New Year's Resolution 2017: How to get your finances in order

New Year's Resolution 2017: How to get your finances in order

The new year gives us all motivation to make a positive difference, but too often we give up after just a few months. By making a plan for improving your finances in 2017, you can not only tackle your debt, but also start work on creating a surplus that will help you for the rest of your life.

Tackle your debt

The first step to tackling your debt is to understand how much money you owe, and where it's going. Make a list of all your current debts – whether they're on credit cards, owed to friends or through bank loans – with details about how often they have to be paid and their different interest levels.

If you only have a few debts to repay, it can be a good idea to pay off those with the highest interest first, as those are the ones that will increase your debt the most. However, if your list is getting difficult to manage and confusing, you may want to consider a debt consolidation loan to make your repayments easier.

By getting your debts in order, you not only help your financial situation, but also lower your stress.

Make a budget

One of the first steps anyone looking to take control of their finances should take, is to create a budget.

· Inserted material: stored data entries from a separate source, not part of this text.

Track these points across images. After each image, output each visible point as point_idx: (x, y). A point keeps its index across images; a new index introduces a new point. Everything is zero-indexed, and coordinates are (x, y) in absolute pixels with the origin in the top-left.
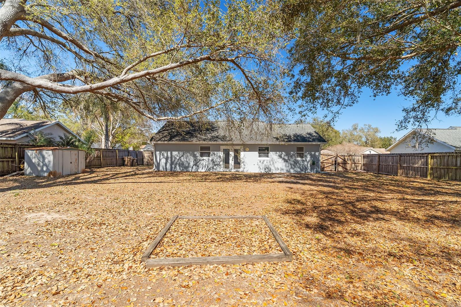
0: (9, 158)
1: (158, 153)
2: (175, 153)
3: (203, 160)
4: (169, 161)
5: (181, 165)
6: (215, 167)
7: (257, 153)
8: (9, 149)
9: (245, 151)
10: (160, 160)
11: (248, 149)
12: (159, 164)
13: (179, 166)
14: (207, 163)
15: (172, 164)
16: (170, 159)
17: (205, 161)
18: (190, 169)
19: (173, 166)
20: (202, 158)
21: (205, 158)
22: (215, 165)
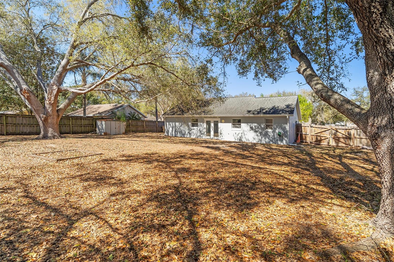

This doesn't need to be anything fancy – just open a spreadsheet (or grab a pen and paper) and note down your household's weekly or monthly income. i.e. what is coming in from salary, wages or other income you may have.

No matter what you do, you should strive to spend less than this number.

Now write down all your weekly expenses. Everything from your rent/mortgage down to takeaway coffees. Make sure you include all your recurring payments (such as phone plans, gym membership and TV subscriptions) and other regular payments (such as grocery bills, electricity, water and money spent on clothes).

If you find that you're overspending, you'll need to consider making changes to your budget to get back on an even footing. That might mean going out less often, removing a subscription or two, or being more thrifty with some of your purchases.

Start saving

Ideally, your budget should allow you to save money. Ten per cent of your pay cheque is a good number to aim for, and by putting this aside you can make things a lot more comfortable for yourself and your family. 

What you do with your savings is up to you, but at the very least it means that you have a little nest egg, should you encounter problems in the future. Understanding compound interest and putting a little investment aside may pay dividends in the future. Learn more about becoming a Lender on Harmoney’s peer to peer marketplace here.

Saving for a rainy day isn't the only thing you can do with your newfound wealth. You can use this extra bit of cash to help you pay off debts more quickly or put it towards treats like going on holiday, buying a new car or adding to your super account.

Taking control of finances is something that everyone should,  but few rarely do. Whether you need to sort out your immediate expenses or set yourself up for the future, a simple budget is always the first step. With 2017 approaching quick, there's no better time to get started.